Cataplexy is a fascinating symptom of narcolepsy – a sudden loss of muscle tone, without loss of consciousness, often triggered by emotions. I experience minor cataplexy daily – knees buckling, jaw slackening, eyes fluttering or hands trembling. With medication, my full-body attacks are once every couple weeks.

It’s not always strong or positive emotions that cause my cataplexy. Here are some of my biggest triggers. Please share yours in the comments.

1. Killing a bug – An itsy-bitsy ant crawled on my stove as I boiled water for pasta. I grabbed a paper-towel to squash it, but when I re-focused on the ant to kill it, I began teetering like the Leaning Tower of Pisa.  My body was frozen like a dear in headlights while I watched the ant successfully cross the counter. Bugger!

I cannot make direct contact with an insect. However, I can kill a bug from a distance, spraying a cleaning spray in its direction. It’s something about the direct contact that’s too social/personal – “the bug versus me”. Cricket-spiders are the worst.

2. Strangers – “Please do not ask for money. Please do not speak to me.” I don’t know why but interacting with strangers on the street is a HUGE trigger. I may seem insensitive to ignore a homeless person asking for money, but muttering “Sorry” would cause terrible cataplexy.

3. Heat and Humidity – Extreme heat triggers my cataplexy, especially going from air-conditioned environments into extreme heat – i.e. leaving the movie theater or mall in the summertime.

4. Winning – I checked my email on my phone: “Congratulations – You are a Winner!!!”  Reading this subject heading, I dropped my phone into my purse. After composing myself, I reached for my phone again and read “You are a Winner of the 2011 FotoWeek DC International Awards Competition! Please check Winners’ PDF to see the list of winning work.” Dropped phone again. Collapsed with jaw unhinged, eyes closed. It took about 5 minutes to communicate to my friend through fits of cataplexy to take my phone and open PDF to find out what place I won – my photo won first place!

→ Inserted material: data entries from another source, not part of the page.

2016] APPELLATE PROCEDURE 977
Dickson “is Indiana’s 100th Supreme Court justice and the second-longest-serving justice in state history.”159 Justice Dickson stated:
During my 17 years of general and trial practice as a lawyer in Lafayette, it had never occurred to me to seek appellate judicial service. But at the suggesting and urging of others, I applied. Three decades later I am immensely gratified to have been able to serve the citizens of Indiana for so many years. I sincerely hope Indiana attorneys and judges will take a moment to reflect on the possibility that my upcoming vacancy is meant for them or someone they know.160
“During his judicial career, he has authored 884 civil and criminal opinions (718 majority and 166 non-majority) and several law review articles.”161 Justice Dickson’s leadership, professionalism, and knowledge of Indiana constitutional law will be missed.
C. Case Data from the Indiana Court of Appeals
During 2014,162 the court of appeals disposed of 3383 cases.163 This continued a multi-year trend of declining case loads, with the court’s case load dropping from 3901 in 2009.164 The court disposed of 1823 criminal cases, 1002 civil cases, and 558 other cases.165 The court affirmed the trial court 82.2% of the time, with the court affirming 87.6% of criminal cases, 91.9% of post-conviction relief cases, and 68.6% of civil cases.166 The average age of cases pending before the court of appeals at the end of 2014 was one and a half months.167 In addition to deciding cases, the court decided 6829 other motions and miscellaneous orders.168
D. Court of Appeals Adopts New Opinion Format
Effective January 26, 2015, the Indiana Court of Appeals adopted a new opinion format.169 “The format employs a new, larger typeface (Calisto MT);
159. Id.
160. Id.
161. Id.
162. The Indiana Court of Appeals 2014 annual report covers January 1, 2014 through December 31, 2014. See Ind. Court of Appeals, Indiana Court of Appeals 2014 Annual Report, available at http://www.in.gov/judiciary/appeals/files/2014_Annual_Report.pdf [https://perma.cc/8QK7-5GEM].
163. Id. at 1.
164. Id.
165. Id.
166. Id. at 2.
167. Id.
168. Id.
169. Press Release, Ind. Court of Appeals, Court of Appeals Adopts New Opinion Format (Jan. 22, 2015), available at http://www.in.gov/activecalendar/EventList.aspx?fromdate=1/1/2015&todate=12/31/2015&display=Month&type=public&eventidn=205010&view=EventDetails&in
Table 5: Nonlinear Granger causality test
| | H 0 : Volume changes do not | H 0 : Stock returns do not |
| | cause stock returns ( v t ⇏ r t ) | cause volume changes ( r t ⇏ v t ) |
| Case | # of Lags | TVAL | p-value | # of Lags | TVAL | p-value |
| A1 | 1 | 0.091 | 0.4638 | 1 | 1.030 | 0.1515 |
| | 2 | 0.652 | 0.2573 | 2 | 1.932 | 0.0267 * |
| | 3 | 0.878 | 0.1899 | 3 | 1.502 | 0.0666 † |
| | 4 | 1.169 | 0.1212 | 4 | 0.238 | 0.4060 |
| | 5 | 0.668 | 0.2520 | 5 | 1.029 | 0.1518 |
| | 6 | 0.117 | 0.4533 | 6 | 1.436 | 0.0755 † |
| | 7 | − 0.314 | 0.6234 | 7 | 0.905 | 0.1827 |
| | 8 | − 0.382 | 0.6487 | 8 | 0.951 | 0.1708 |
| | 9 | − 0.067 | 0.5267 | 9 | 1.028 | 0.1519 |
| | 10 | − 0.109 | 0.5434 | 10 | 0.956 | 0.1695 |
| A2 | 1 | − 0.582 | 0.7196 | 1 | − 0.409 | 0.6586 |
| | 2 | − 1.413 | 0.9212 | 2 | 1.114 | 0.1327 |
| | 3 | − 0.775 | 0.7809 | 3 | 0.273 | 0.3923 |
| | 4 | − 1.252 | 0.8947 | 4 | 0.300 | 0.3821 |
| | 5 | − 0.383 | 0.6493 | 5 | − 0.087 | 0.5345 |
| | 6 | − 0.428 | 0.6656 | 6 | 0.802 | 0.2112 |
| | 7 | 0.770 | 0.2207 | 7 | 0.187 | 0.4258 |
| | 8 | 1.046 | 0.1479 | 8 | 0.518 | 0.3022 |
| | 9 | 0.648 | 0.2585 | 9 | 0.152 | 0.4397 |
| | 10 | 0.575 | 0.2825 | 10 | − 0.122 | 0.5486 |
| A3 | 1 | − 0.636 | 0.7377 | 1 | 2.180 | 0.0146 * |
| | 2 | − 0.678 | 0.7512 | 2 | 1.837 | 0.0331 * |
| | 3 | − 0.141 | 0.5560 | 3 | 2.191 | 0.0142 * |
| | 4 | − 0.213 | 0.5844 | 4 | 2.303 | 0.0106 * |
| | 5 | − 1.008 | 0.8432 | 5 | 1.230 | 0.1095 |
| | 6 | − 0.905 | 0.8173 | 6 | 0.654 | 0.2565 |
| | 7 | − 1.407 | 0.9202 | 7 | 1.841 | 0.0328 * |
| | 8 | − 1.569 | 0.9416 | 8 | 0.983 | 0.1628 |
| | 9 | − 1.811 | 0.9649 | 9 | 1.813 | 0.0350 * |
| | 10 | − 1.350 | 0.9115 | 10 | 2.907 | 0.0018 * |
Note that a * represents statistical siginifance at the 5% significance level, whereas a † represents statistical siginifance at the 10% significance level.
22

5. Gummy Bears – I am a gummy bear addict, so when my boyfriend gave me a pack of HARIBO one evening, I felt pure bliss. I tried opening the pack but my body became a gummy bear momentarily, slumping onto the floor. Once I regained muscle tone, I ate the package in one sitting.

6. I’m SO funny! When I think I’m funny, watch out. Communicating my joke with the anticipation of others laughing = worst cataplexy ever. Last week, my brother sent me a funny greeting card that made me giggle but WITHOUT cataplexy, until I tried to show the card to my boyfriend.  The anticipation of Alex thinking my brother’s card was funny hit the cataplexy button.

7. Lying – “Sorry I forgot to take out the trash,” my roommate said. I responded “Oh, no problem.” but really I’m thinking “It’s NOT okay! Get with it.” – my body crumbles. I cannot hide annoyance.  I cannot say one thing while thinking another.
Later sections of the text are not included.